--- Data listing Enclosed Below ---
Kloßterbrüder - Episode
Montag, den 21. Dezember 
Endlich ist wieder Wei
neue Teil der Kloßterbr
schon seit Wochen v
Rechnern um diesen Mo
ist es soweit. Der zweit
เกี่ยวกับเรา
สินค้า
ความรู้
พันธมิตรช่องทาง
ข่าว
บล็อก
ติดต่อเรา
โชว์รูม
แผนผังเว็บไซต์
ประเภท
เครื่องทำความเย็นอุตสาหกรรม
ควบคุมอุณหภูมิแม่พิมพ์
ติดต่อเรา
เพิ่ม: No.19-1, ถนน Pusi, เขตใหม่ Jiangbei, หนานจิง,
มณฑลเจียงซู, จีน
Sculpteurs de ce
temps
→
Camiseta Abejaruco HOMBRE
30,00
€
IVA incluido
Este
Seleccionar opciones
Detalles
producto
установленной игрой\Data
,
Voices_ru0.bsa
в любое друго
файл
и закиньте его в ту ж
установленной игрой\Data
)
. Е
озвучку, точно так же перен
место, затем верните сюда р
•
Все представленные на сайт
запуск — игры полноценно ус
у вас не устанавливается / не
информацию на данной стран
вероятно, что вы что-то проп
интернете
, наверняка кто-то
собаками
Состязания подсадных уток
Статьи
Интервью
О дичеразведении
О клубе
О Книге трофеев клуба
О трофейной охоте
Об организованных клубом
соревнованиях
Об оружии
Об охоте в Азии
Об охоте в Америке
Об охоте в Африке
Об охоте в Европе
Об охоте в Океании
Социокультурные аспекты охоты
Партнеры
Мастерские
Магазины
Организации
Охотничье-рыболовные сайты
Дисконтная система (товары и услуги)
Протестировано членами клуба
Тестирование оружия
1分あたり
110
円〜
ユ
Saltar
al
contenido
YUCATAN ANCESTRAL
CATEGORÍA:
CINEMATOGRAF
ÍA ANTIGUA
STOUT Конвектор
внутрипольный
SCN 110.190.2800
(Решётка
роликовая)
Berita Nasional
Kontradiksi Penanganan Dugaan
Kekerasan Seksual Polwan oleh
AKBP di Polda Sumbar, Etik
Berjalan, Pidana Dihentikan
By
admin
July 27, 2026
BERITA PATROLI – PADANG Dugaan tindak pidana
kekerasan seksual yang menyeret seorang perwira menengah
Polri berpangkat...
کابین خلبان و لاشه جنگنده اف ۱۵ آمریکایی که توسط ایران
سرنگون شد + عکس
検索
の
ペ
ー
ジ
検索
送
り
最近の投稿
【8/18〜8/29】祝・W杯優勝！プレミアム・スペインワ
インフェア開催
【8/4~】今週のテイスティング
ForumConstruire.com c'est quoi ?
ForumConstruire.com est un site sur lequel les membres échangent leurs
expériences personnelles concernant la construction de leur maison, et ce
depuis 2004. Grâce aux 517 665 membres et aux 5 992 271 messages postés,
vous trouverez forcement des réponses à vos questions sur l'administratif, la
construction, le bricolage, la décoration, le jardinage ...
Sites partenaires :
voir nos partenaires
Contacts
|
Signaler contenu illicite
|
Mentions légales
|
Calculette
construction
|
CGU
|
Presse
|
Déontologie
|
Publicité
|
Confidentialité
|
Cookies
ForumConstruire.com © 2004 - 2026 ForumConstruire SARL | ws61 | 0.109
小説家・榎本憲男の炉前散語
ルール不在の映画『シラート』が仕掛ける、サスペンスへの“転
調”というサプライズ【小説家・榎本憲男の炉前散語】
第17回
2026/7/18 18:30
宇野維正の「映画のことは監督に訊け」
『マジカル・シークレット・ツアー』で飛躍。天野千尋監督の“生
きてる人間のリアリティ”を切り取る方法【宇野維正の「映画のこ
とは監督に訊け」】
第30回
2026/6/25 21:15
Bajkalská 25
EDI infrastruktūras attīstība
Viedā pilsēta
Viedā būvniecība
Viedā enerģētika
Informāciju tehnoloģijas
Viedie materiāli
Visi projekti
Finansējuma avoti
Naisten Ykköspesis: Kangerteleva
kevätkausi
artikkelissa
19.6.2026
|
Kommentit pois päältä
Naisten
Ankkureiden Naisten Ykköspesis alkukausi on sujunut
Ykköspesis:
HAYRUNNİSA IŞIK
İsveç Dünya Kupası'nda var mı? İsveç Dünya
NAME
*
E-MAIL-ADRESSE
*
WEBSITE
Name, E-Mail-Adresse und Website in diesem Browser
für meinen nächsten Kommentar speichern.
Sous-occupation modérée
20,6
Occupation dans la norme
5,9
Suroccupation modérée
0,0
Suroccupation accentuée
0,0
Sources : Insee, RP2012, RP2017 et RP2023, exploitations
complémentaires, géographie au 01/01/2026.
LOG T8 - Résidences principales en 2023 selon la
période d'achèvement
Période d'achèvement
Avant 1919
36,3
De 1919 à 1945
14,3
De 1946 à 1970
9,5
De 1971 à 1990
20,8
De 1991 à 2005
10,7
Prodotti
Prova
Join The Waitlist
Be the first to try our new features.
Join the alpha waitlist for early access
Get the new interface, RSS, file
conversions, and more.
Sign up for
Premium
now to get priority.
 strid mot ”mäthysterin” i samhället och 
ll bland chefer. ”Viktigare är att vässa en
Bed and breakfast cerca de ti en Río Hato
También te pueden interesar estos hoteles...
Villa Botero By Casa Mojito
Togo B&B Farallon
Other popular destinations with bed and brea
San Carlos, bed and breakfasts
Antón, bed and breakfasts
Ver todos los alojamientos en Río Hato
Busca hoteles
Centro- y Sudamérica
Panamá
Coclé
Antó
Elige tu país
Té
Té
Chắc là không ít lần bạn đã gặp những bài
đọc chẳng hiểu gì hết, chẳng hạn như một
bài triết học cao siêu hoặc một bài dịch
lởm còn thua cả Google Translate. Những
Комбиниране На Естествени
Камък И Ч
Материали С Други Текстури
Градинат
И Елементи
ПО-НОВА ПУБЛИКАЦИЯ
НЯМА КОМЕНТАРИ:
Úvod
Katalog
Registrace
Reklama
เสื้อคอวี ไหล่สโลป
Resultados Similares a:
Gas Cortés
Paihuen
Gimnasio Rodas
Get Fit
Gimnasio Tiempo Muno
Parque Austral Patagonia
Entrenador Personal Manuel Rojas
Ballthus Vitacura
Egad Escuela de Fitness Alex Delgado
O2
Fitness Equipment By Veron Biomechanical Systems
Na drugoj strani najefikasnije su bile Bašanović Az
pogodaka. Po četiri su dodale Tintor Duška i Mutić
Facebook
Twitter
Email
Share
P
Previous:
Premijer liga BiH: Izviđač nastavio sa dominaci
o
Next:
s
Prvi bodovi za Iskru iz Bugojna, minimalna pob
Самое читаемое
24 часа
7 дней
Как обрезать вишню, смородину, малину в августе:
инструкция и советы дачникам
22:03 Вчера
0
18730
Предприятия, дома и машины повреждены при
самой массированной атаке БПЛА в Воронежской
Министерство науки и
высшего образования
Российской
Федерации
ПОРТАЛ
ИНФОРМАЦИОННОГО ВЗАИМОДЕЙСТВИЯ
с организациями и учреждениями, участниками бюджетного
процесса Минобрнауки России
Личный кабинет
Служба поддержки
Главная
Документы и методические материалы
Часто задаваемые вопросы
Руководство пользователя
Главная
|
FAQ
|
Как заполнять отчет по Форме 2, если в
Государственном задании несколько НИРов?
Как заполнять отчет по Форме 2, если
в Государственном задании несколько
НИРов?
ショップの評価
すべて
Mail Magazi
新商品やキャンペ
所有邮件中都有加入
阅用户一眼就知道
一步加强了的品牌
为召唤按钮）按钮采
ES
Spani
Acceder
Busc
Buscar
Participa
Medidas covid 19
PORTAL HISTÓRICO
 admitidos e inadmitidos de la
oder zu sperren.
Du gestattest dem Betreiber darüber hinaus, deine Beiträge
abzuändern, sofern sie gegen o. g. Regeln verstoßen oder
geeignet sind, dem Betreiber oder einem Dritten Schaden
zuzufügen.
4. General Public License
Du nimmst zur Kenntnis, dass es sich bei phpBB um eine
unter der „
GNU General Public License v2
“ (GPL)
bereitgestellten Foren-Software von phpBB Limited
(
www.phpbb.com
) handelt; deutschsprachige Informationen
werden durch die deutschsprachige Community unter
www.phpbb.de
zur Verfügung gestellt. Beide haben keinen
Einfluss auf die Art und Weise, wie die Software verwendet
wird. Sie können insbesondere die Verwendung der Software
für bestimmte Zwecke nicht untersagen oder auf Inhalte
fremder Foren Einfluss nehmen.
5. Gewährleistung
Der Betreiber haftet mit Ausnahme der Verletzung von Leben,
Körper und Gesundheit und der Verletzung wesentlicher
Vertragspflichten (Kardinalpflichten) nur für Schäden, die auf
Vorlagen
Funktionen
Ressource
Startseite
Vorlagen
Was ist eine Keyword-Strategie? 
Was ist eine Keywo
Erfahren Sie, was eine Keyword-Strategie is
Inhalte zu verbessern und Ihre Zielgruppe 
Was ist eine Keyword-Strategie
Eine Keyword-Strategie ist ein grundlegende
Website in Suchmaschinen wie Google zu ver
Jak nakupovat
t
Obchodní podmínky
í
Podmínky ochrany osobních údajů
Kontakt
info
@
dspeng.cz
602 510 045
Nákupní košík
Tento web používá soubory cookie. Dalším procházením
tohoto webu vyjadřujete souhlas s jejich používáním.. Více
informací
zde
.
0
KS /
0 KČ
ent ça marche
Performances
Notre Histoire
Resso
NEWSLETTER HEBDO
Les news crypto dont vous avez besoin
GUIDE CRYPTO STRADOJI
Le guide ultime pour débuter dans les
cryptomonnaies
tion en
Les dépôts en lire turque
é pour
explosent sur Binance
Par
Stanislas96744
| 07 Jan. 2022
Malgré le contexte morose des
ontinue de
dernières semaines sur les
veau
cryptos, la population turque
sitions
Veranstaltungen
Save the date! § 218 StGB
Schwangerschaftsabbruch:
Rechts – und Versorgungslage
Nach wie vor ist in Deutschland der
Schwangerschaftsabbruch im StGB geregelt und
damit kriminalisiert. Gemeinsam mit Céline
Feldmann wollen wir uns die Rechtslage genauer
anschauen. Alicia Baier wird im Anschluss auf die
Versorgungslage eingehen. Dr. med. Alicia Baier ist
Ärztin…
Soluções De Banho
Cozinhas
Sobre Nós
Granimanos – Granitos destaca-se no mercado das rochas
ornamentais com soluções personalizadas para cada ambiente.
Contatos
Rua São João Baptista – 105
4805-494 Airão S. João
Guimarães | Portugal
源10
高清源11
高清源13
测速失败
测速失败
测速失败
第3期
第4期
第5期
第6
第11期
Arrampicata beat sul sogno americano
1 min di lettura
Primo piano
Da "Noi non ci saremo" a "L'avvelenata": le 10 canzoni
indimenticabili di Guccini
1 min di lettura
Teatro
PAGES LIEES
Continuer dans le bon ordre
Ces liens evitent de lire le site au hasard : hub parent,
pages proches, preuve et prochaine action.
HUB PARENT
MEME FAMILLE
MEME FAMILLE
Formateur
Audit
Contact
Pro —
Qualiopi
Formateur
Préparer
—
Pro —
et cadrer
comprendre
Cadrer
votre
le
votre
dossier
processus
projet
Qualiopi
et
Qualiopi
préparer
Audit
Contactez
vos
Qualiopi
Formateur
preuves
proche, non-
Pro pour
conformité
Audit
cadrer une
--- End of Enclosed Data listing ---
Reproduce the listing word for word, starting at its first line and ending at the line that contains "Протестировано членами клуба", with both of those lines included.

Kloßterbrüder - Episode
Montag, den 21. Dezember 
Endlich ist wieder Wei
neue Teil der Kloßterbr
schon seit Wochen v
Rechnern um diesen Mo
ist es soweit. Der zweit
เกี่ยวกับเรา
สินค้า
ความรู้
พันธมิตรช่องทาง
ข่าว
บล็อก
ติดต่อเรา
โชว์รูม
แผนผังเว็บไซต์
ประเภท
เครื่องทำความเย็นอุตสาหกรรม
ควบคุมอุณหภูมิแม่พิมพ์
ติดต่อเรา
เพิ่ม: No.19-1, ถนน Pusi, เขตใหม่ Jiangbei, หนานจิง,
มณฑลเจียงซู, จีน
Sculpteurs de ce
temps
→
Camiseta Abejaruco HOMBRE
30,00
€
IVA incluido
Este
Seleccionar opciones
Detalles
producto
установленной игрой\Data
,
Voices_ru0.bsa
в любое друго
файл
и закиньте его в ту ж
установленной игрой\Data
)
. Е
озвучку, точно так же перен
место, затем верните сюда р
•
Все представленные на сайт
запуск — игры полноценно ус
у вас не устанавливается / не
информацию на данной стран
вероятно, что вы что-то проп
интернете
, наверняка кто-то
собаками
Состязания подсадных уток
Статьи
Интервью
О дичеразведении
О клубе
О Книге трофеев клуба
О трофейной охоте
Об организованных клубом
соревнованиях
Об оружии
Об охоте в Азии
Об охоте в Америке
Об охоте в Африке
Об охоте в Европе
Об охоте в Океании
Социокультурные аспекты охоты
Партнеры
Мастерские
Магазины
Организации
Охотничье-рыболовные сайты
Дисконтная система (товары и услуги)
Протестировано членами клуба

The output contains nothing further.